Par Elsa Girard-Basset | Journaliste web
Florent Pagny n’a jamais eu pour habitude de dissimuler les épisodes marquants de sa vie. Fidèle à son franc-parler, le chanteur évoque régulièrement son parcours, y compris les périodes les plus mouvementées. Après avoir consommé du cannabis pendant près de quarante ans, l’artiste reconnaît aujourd’hui que cette longue habitude a laissé certaines séquelles. Des conséquences qu’il aborde avec beaucoup de lucidité.
Figure majeure de la chanson française, Florent Pagny a souvent assumé publiquement sa consommation de cannabis durant une grande partie de sa vie. Si cette habitude appartenait alors à son quotidien, l’interprète de Savoir aimer explique aujourd’hui qu’elle a eu des répercussions concrètes, notamment sur sa mémoire. Un handicap dont il doit désormais tenir compte à chaque fois qu’il monte sur scène devant son public.

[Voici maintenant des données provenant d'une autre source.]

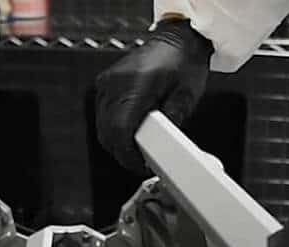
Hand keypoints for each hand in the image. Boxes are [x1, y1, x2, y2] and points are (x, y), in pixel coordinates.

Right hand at [95, 18, 212, 173]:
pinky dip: (112, 129)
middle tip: (142, 161)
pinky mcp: (104, 84)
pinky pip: (101, 116)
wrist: (178, 40)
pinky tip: (128, 133)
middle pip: (107, 132)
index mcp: (137, 83)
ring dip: (116, 142)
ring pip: (101, 127)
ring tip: (137, 148)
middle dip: (123, 152)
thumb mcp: (187, 95)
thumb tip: (161, 148)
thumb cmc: (184, 62)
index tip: (140, 165)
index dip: (128, 154)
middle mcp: (116, 82)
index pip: (120, 130)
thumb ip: (172, 122)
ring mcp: (107, 82)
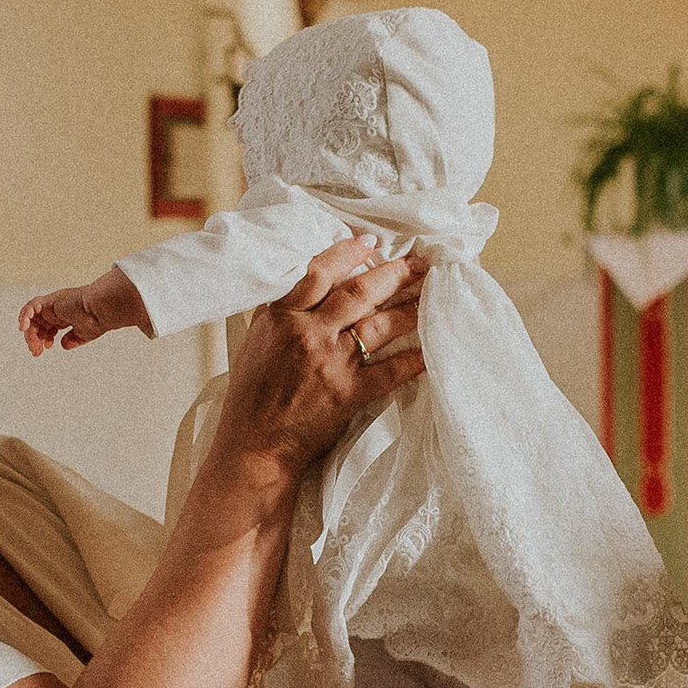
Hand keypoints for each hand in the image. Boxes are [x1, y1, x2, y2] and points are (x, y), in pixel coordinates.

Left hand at [19, 267, 145, 355]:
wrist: (102, 309)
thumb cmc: (98, 319)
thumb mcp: (83, 334)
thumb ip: (72, 339)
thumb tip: (63, 345)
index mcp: (65, 315)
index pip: (46, 326)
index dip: (42, 338)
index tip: (44, 349)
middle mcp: (57, 308)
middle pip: (37, 323)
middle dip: (34, 338)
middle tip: (36, 351)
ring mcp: (53, 304)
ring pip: (32, 316)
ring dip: (29, 332)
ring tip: (33, 345)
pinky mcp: (50, 300)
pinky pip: (31, 306)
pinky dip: (24, 316)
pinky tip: (24, 328)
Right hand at [211, 237, 425, 479]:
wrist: (253, 446)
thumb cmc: (253, 397)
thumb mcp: (257, 341)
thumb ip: (282, 311)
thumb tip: (310, 282)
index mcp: (280, 317)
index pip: (319, 272)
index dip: (347, 253)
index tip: (370, 241)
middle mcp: (307, 333)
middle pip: (360, 292)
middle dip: (395, 272)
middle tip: (422, 261)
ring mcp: (330, 363)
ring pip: (380, 325)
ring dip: (411, 307)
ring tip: (434, 294)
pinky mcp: (348, 393)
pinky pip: (391, 371)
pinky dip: (415, 359)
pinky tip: (434, 347)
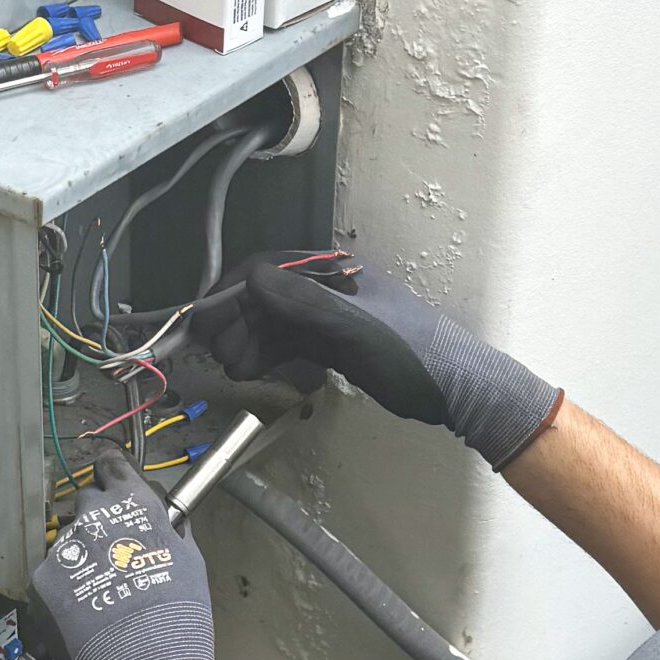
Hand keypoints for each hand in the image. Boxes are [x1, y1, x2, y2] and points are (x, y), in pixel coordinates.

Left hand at [27, 450, 223, 659]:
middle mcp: (94, 517)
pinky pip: (52, 575)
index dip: (112, 471)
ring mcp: (65, 547)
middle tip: (112, 553)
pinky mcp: (44, 579)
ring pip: (68, 543)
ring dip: (80, 558)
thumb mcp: (189, 560)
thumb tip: (164, 521)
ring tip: (100, 595)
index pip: (112, 465)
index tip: (110, 476)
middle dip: (96, 522)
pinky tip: (83, 613)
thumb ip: (169, 531)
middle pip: (86, 504)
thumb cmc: (176, 614)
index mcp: (133, 504)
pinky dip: (63, 589)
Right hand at [193, 253, 560, 468]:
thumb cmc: (413, 354)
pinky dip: (267, 355)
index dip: (230, 293)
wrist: (456, 389)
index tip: (203, 320)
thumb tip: (252, 277)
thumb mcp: (356, 328)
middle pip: (263, 298)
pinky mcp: (333, 345)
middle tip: (217, 354)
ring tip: (234, 369)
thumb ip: (304, 302)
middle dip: (234, 322)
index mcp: (332, 273)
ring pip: (273, 323)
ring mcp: (329, 319)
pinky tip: (252, 372)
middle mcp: (325, 290)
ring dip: (247, 342)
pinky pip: (288, 343)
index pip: (266, 270)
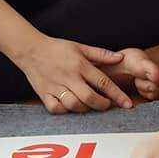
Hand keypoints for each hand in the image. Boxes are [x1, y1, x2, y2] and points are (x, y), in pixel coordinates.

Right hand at [17, 36, 132, 113]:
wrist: (31, 50)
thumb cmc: (57, 48)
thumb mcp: (80, 47)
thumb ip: (101, 54)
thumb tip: (120, 58)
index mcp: (80, 65)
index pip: (103, 82)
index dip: (117, 95)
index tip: (127, 104)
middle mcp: (69, 77)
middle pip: (90, 97)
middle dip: (102, 104)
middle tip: (107, 105)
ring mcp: (55, 87)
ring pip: (74, 105)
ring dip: (85, 108)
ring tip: (89, 105)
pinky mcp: (44, 94)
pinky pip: (56, 108)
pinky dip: (65, 111)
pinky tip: (70, 106)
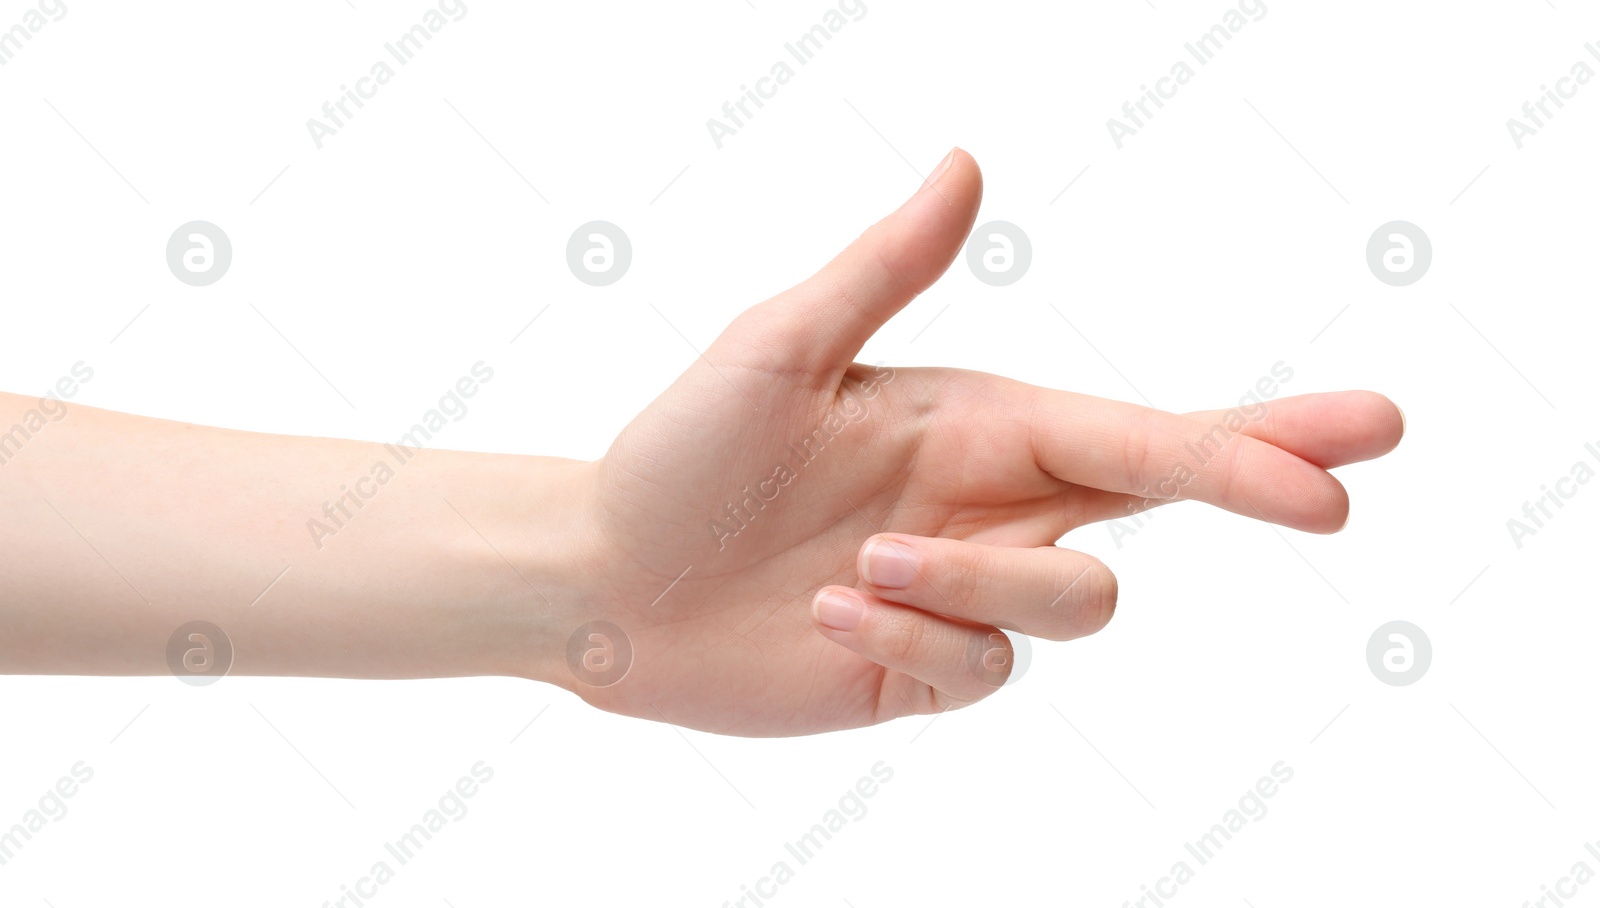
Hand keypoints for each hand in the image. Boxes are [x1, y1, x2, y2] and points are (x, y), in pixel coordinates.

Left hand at [553, 149, 1403, 735]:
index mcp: (980, 422)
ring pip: (1072, 605)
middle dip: (1247, 486)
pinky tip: (826, 616)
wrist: (607, 580)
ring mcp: (966, 595)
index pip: (1142, 427)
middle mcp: (994, 507)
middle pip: (1160, 507)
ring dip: (970, 583)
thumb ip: (883, 271)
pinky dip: (906, 640)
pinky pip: (979, 671)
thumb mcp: (778, 349)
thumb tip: (968, 164)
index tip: (1358, 437)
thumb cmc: (682, 453)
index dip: (1252, 435)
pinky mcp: (925, 672)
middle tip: (1327, 500)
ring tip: (854, 565)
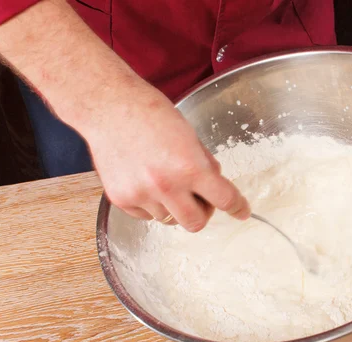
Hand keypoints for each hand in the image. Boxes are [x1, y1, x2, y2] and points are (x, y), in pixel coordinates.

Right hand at [84, 84, 250, 231]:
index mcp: (190, 167)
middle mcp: (167, 186)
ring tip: (163, 178)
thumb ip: (203, 165)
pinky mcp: (121, 199)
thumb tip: (214, 188)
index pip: (224, 199)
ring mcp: (141, 195)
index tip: (242, 212)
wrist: (109, 106)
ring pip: (168, 219)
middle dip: (202, 212)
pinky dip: (150, 205)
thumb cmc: (151, 114)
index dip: (237, 208)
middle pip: (196, 223)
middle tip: (198, 198)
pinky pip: (145, 216)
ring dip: (173, 206)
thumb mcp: (189, 136)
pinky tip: (144, 180)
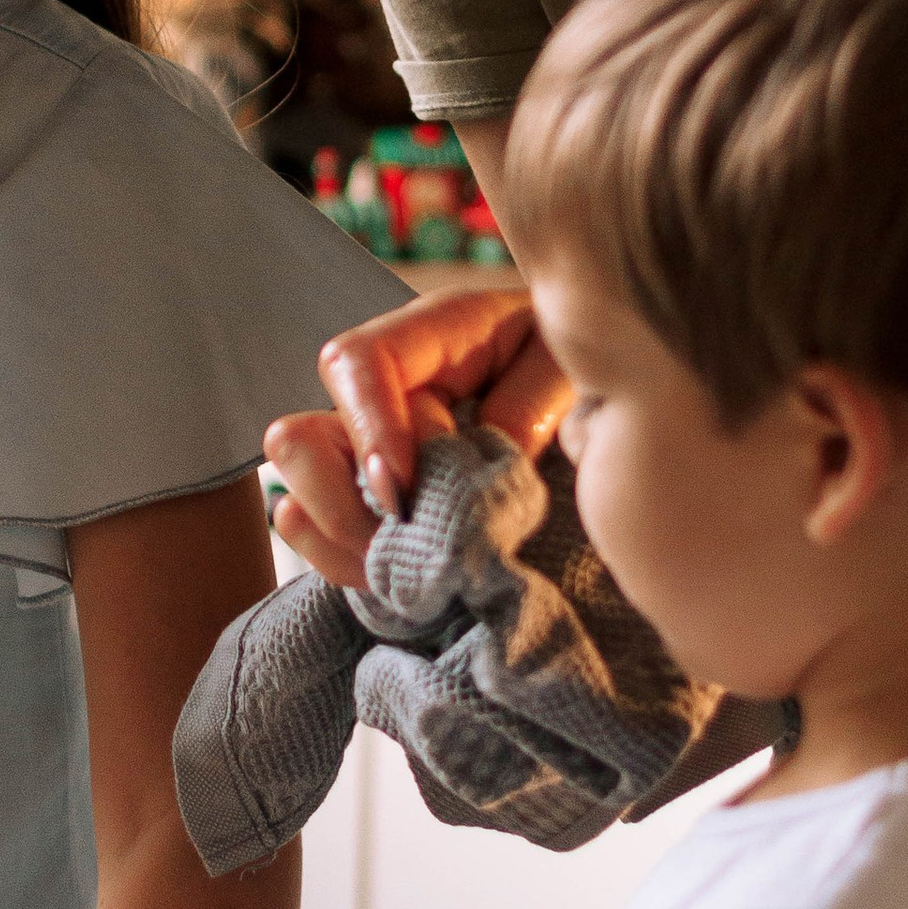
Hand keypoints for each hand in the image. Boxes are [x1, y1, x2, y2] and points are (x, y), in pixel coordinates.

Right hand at [270, 288, 569, 579]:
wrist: (605, 380)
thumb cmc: (589, 362)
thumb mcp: (574, 370)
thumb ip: (528, 408)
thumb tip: (471, 470)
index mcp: (434, 333)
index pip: (358, 363)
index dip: (370, 433)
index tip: (404, 497)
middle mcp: (385, 389)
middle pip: (301, 439)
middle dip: (348, 507)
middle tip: (413, 542)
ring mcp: (371, 441)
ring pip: (301, 492)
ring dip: (346, 541)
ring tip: (411, 567)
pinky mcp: (377, 491)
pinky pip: (321, 532)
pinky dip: (346, 563)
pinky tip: (395, 575)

Avec le recul, le chanteur reconnaît que ces difficultés ne sont pas sans conséquence sur son métier. Pour éviter les oublis pendant ses concerts, il a dû adapter sa manière de se produire et s’appuie désormais sur un outil devenu indispensable. Invité du podcast Addiktion il y a quelques mois, Florent Pagny expliquait :
« Très tôt, le cannabis peut m’avoir créé des ruptures de mémoire, ce qui fait qu’en effet, je ne peux plus chanter sans mes prompteurs, parce que je peux vraiment avoir des trous et c’est très désagréable pour tout le monde. Donc pour éviter, tu mets les prompteurs ».
S’il admet volontiers ces effets sur sa mémoire, Florent Pagny se montre en revanche beaucoup plus réservé lorsqu’il est interrogé sur un éventuel lien entre sa consommation passée et le cancer du poumon contre lequel il s’est battu. À ses yeux, il est impossible d’établir une relation de cause à effet :
« Je ne pense pas. Pour moi 40 ans de fumette ça laisse des traces s’il doit y avoir des traces, pas une tumeur, et je n’ai pas ces traces-là. Après ton âge impacte tout. Tes cellules se réduisent, d’un coup ta vue se réduit, elle change, etc. Je ne peux pas dire que c’est la conséquence d’un produit extérieur ».
Au cours du même entretien, Florent Pagny est également revenu sur l’utilisation du cannabis à visée thérapeutique durant son traitement. Selon lui, cette plante lui a permis de mieux supporter les effets secondaires de la chimiothérapie et de poursuivre ses activités malgré la maladie :
« Cet ajout qui mélange les sensations et qui t’emmène un peu ailleurs, qui te soulage et enlève beaucoup de douleurs et qui t’ouvre l’appétit alors que normalement la chimio te l’enlève, et te fait dormir. On vous parle d’une plante qui pousse au soleil et qui a des vertus. Ils me regardaient tous et ne comprenaient pas vraiment comment je vivais tout ça aussi positivement. C’est ce qui m’a permis de continuer d’être en activité ».
À travers ces confidences, Florent Pagny dresse un bilan sans détour de son parcours. Il assume les conséquences durables de sa consommation passée tout en revendiquant un regard nuancé sur le cannabis, distinguant les effets qu’il a personnellement subis de l’usage thérapeutique qu’il dit avoir connu pendant sa maladie.